OpenSearch mixin is a set of configurable Grafana dashboards and alerts.
The OpenSearch mixin contains the following dashboards:
- OpenSearch cluster overview
- OpenSearch node overview
- OpenSearch search and index overview
and the following alerts:
- OpenSearchYellowCluster
- OpenSearchRedCluster
- OpenSearchUnstableShardReallocation
- OpenSearchUnstableShardUnassigned
- OpenSearchModerateNodeDiskUsage
- OpenSearchHighNodeDiskUsage
- OpenSearchModerateNodeCPUUsage
- OpenSearchHighNodeCPUUsage
- OpenSearchModerateNodeMemoryUsage
- OpenSearchHighNodeMemoryUsage
- OpenSearchModerateRequestLatency
- OpenSearchModerateIndexLatency
The OpenSearch cluster overview dashboard provides details on cluster, node and shard status as well as cluster search and index summary details on a cluster level.
The OpenSearch node overview dashboard provides details on node health, node JVM usage, thread pools, and error logs. Promtail and Loki needs to be installed and provisioned for logs with your Grafana instance.

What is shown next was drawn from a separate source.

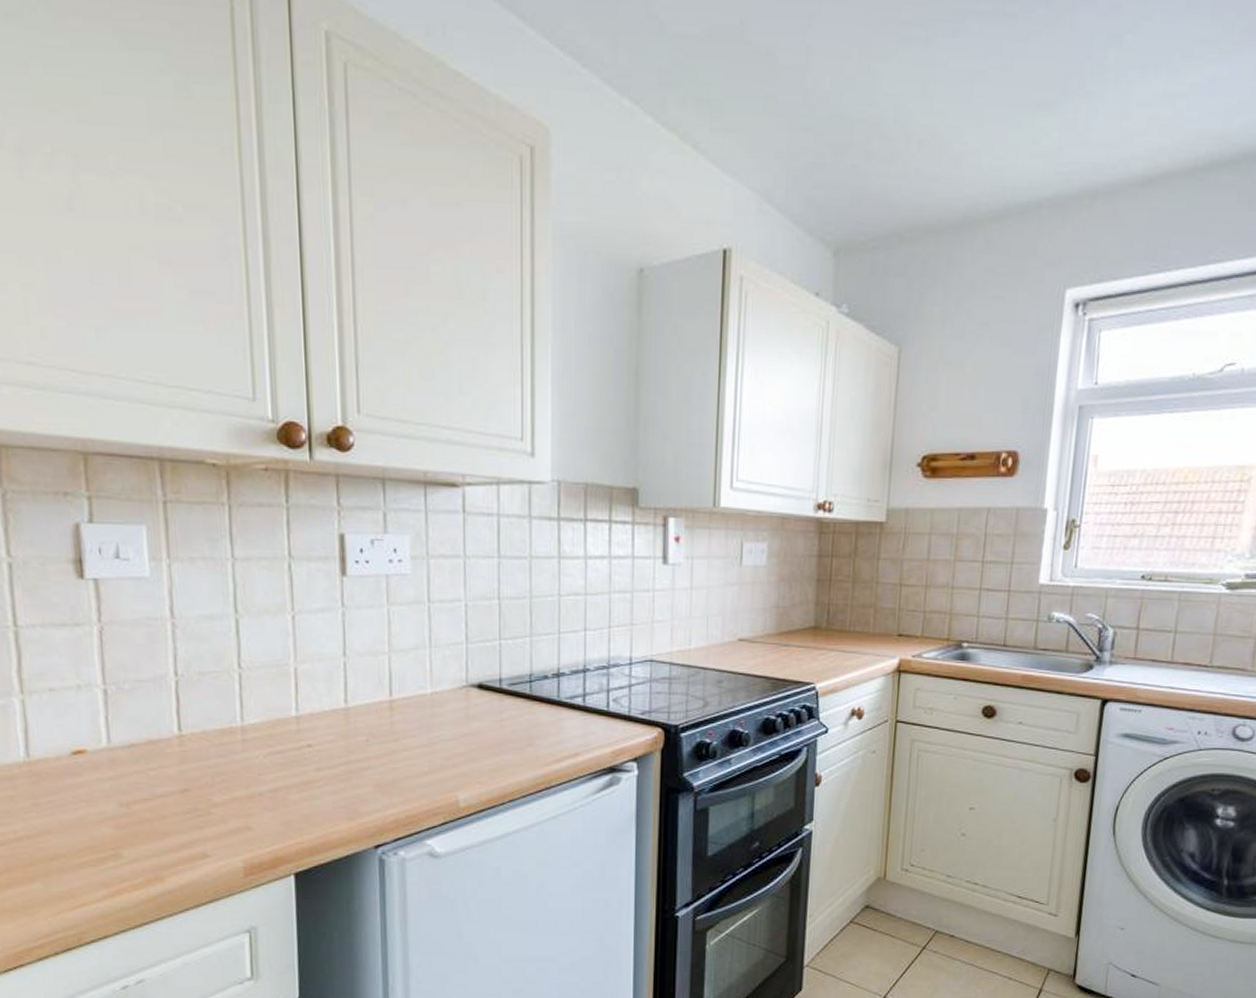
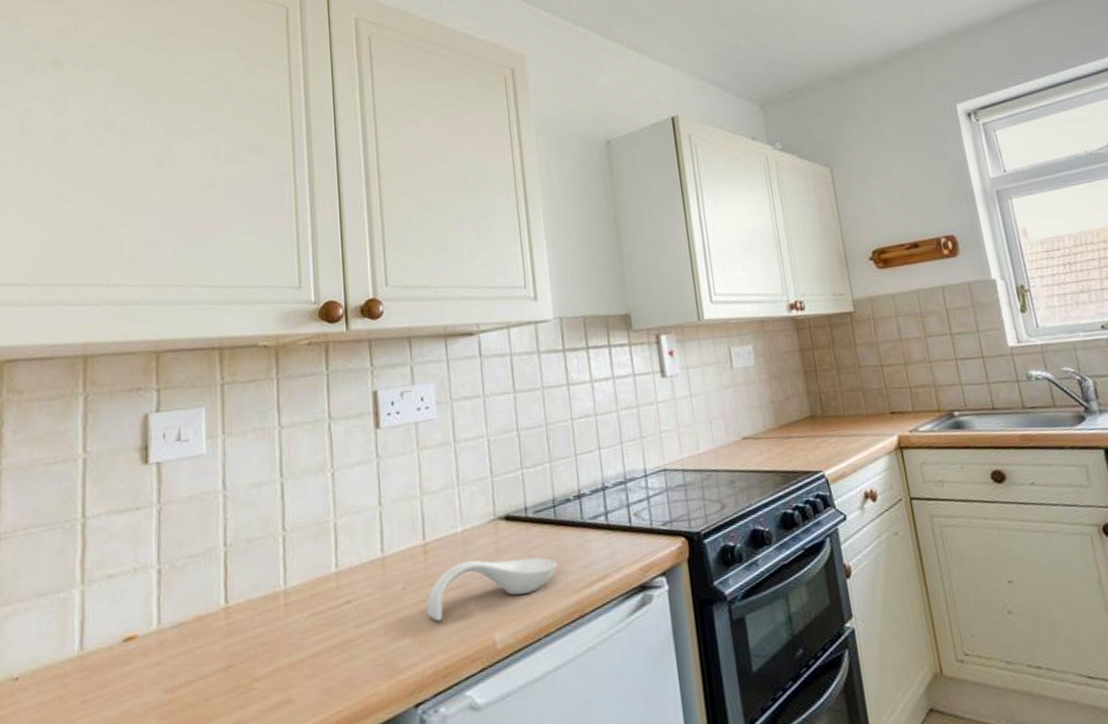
spoon rest: none [390,722,528,775] -> present [426,557,558,622]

The default OpenSearch error log path is /var/log/opensearch/opensearch.log
for each node on Linux.
OpenSearch logs are enabled by default in the config.libsonnet
and can be removed by setting enableLokiLogs
to false
. Then run make
again to regenerate the dashboard:
{
_config+:: {
enableLokiLogs: false,
},
}
In order for the selectors to properly work for system logs ingested into your logs datasource, please also include the matching job
and node
labels onto the scrape_configs as to match the labels for ingested metrics.
scrape_configs:
- job_name: integrations/opensearch
static_configs:
- targets: [localhost]
labels:
job: integrations/opensearch
node: '<your-node-name>'
__path__: /var/log/opensearch/opensearch.log
The OpenSearch search and index overview dashboard provides details on request performance, index performance and index capacity.
Alert | Summary |
---|---|
OpenSearchYellowCluster | At least one of the clusters is reporting a yellow status. |
OpenSearchRedCluster | At least one of the clusters is reporting a red status. |
OpenSearchUnstableShardReallocation | A node has gone offline or has been disconnected triggering shard reallocation. |
OpenSearchUnstableShardUnassigned | There are shards that have been detected as unassigned. |
OpenSearchModerateNodeDiskUsage | The node disk usage has exceeded the warning threshold. |
OpenSearchHighNodeDiskUsage | The node disk usage has exceeded the critical threshold. |
OpenSearchModerateNodeCpuUsage | The node CPU usage has exceeded the warning threshold. |
OpenSearchHighNodeCpuUsage | The node CPU usage has exceeded the critical threshold. |
OpenSearchModerateNodeMemoryUsage | The node memory usage has exceeded the warning threshold. |
OpenSearchHighNodeMemoryUsage | The node memory usage has exceeded the critical threshold. |
OpenSearchModerateRequestLatency | The request latency has exceeded the warning threshold. |
OpenSearchModerateIndexLatency | The index latency has exceeded the warning threshold. |
Default thresholds can be configured in config.libsonnet
{
_config+:: {
alertsWarningShardReallocations: 0,
alertsWarningShardUnassigned: 0,
alertsWarningDiskUsage: 60,
alertsCriticalDiskUsage: 80,
alertsWarningCPUUsage: 70,
alertsCriticalCPUUsage: 85,
alertsWarningMemoryUsage: 70,
alertsCriticalMemoryUsage: 85,
alertsWarningRequestLatency: 0.5, // seconds
alertsWarningIndexLatency: 0.5, // seconds
},
}
go install github.com/jsonnet-bundler/jsonnet-bundler/cmd/jb@latest
go install github.com/monitoring-mixins/mixtool/cmd/mixtool@latest
# or in brew: brew install go-jsonnet
For linting and formatting, you would also need mixtool
and jsonnetfmt
installed. If you
have a working Go development environment, it's easiest to run the following:
go install github.com/google/go-jsonnet/cmd/jsonnetfmt@latest
The files in dashboards_out
need to be imported
into your Grafana server. The exact details will be depending on your environment.
prometheus_alerts.yaml
needs to be imported into Prometheus.
Edit config.libsonnet
if required and then build JSON dashboard files for Grafana:
make
For more advanced uses of mixins, see https://github.com/monitoring-mixins/docs.